BEGIN

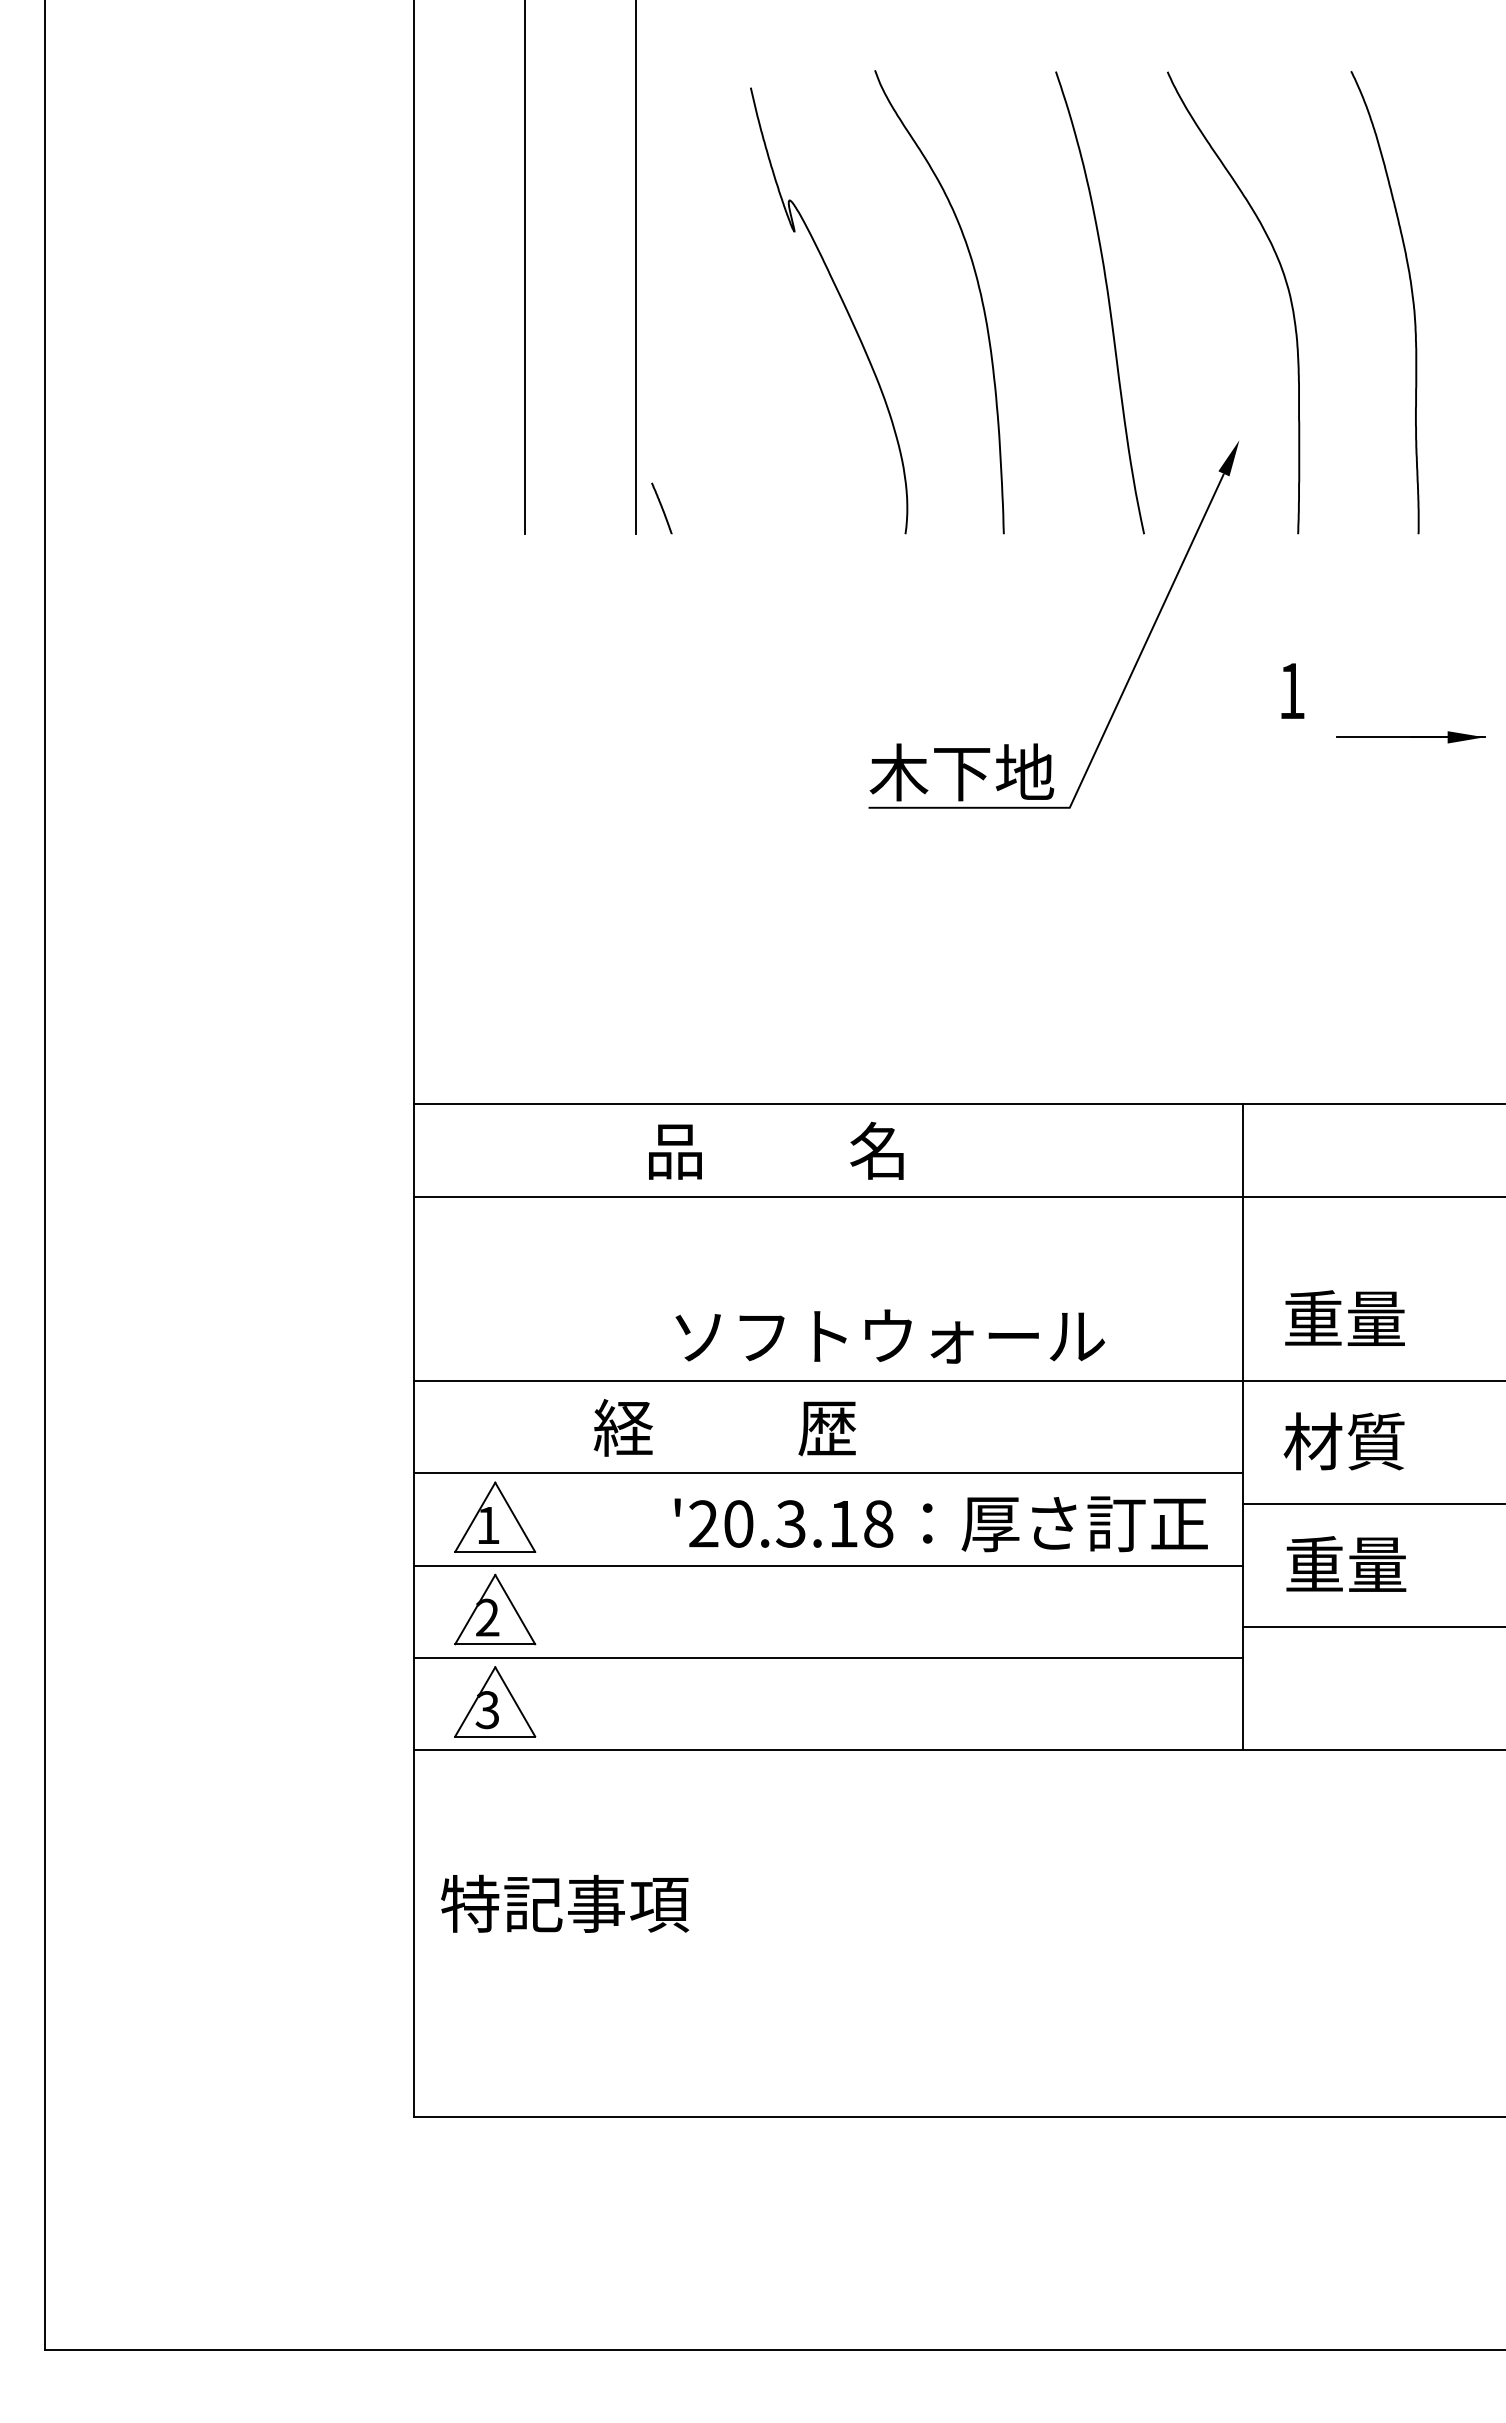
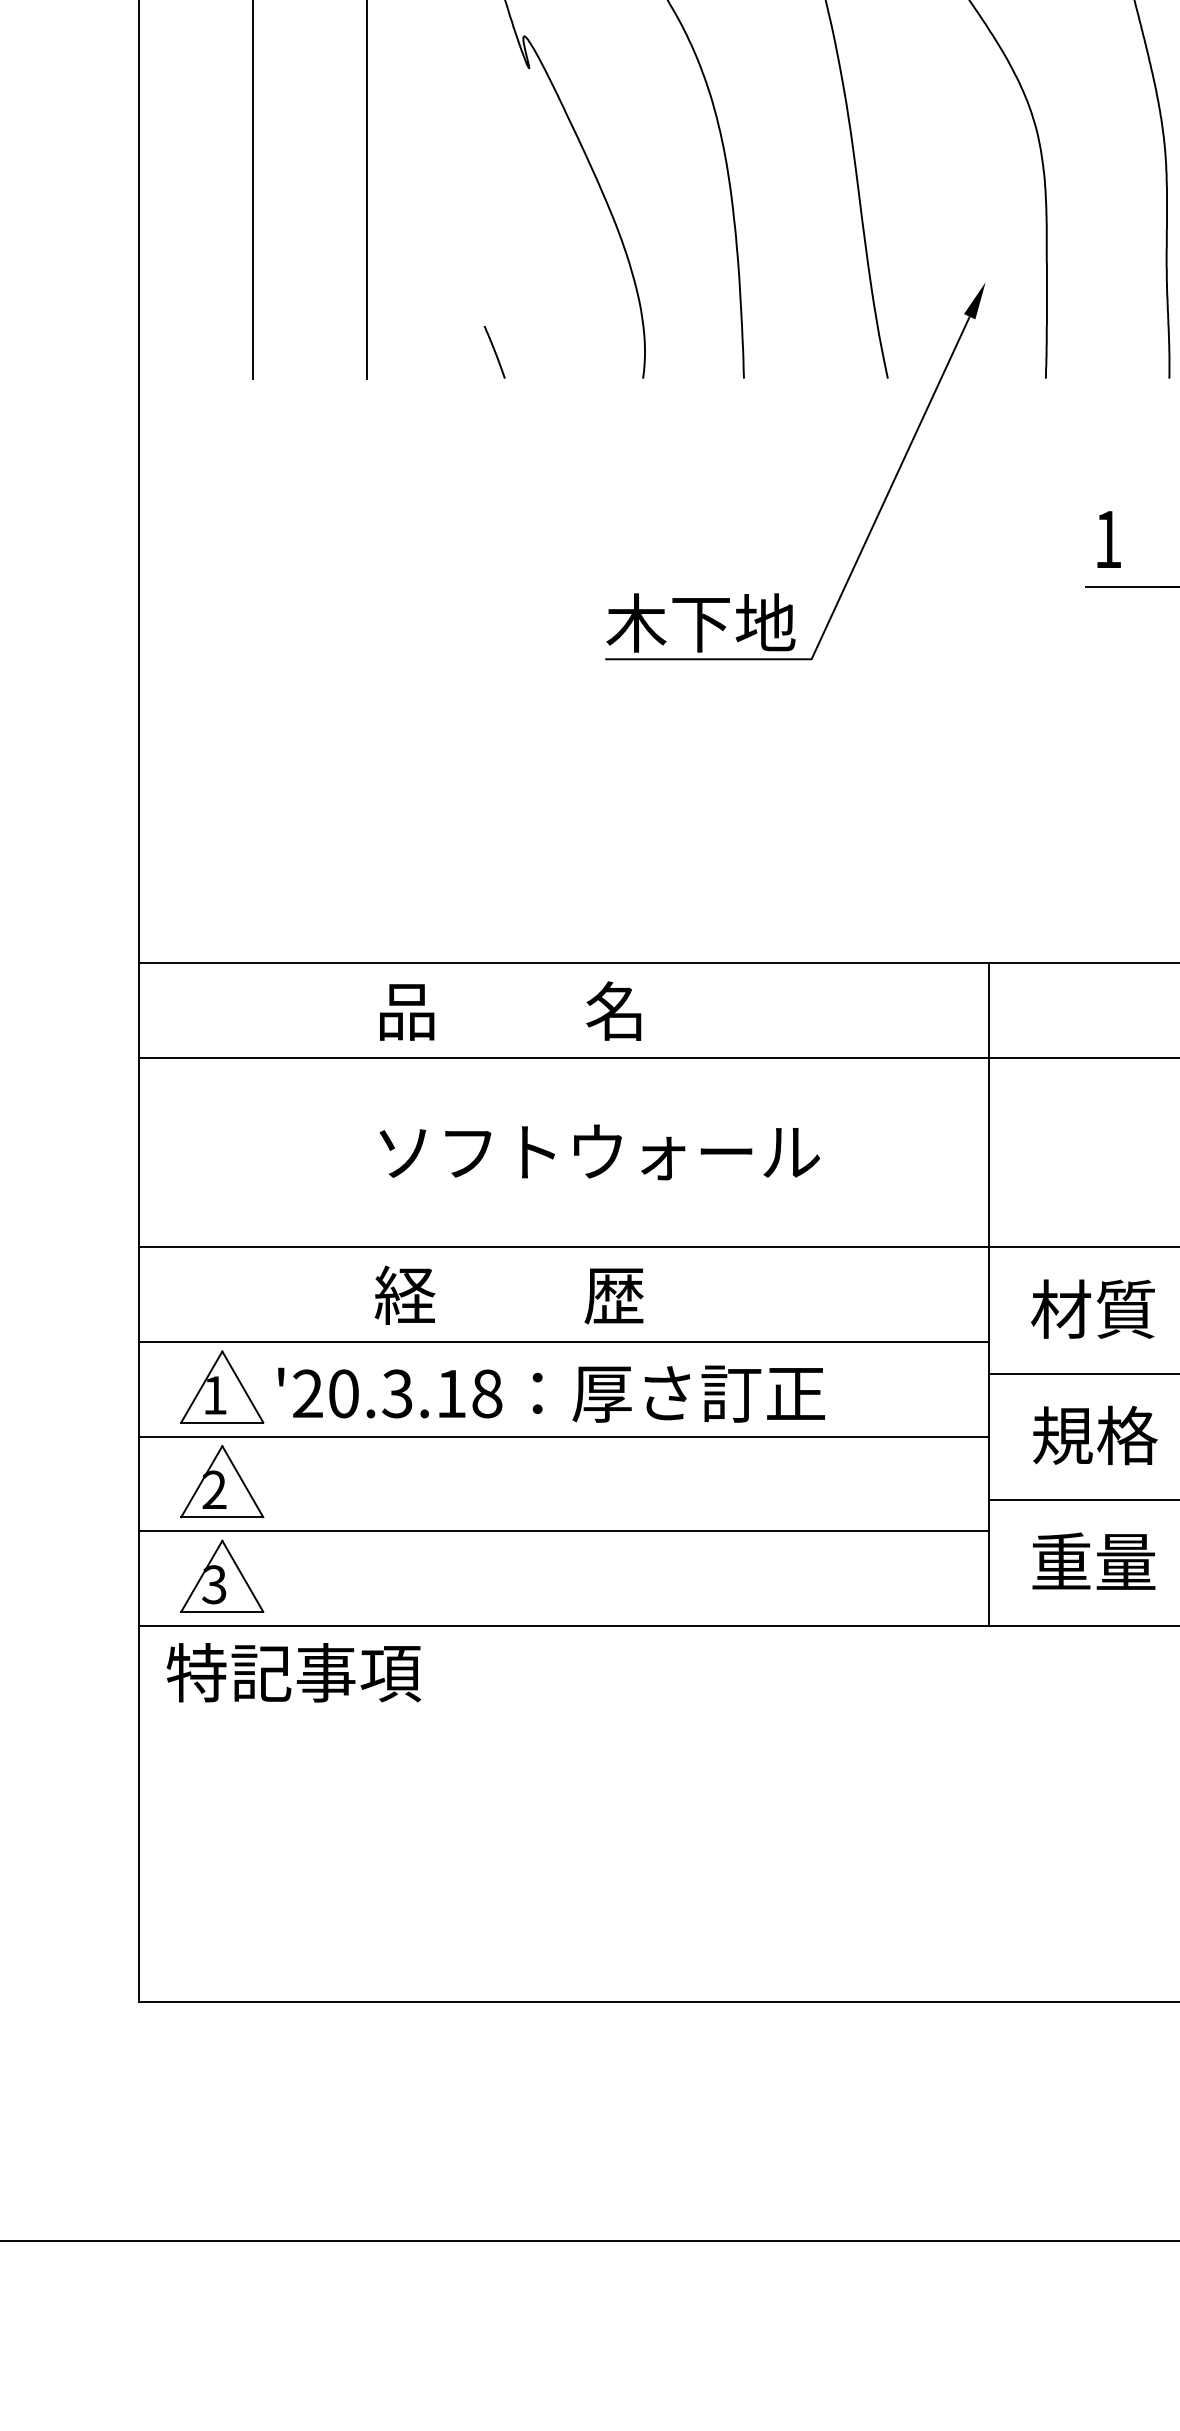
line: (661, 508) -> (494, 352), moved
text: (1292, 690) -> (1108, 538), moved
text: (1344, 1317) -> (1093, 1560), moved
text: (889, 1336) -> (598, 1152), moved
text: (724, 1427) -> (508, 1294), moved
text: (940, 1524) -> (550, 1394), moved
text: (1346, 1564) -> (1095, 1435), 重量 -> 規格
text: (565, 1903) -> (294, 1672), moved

END
BEGIN

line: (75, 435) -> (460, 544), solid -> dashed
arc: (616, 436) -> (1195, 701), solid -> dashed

END
BEGIN

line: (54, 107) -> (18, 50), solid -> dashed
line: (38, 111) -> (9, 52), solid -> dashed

END

### ASSIGNMENT
Using the records above, give the count of lines with the word "text", and write nothing more.

### FINISHED TASK
7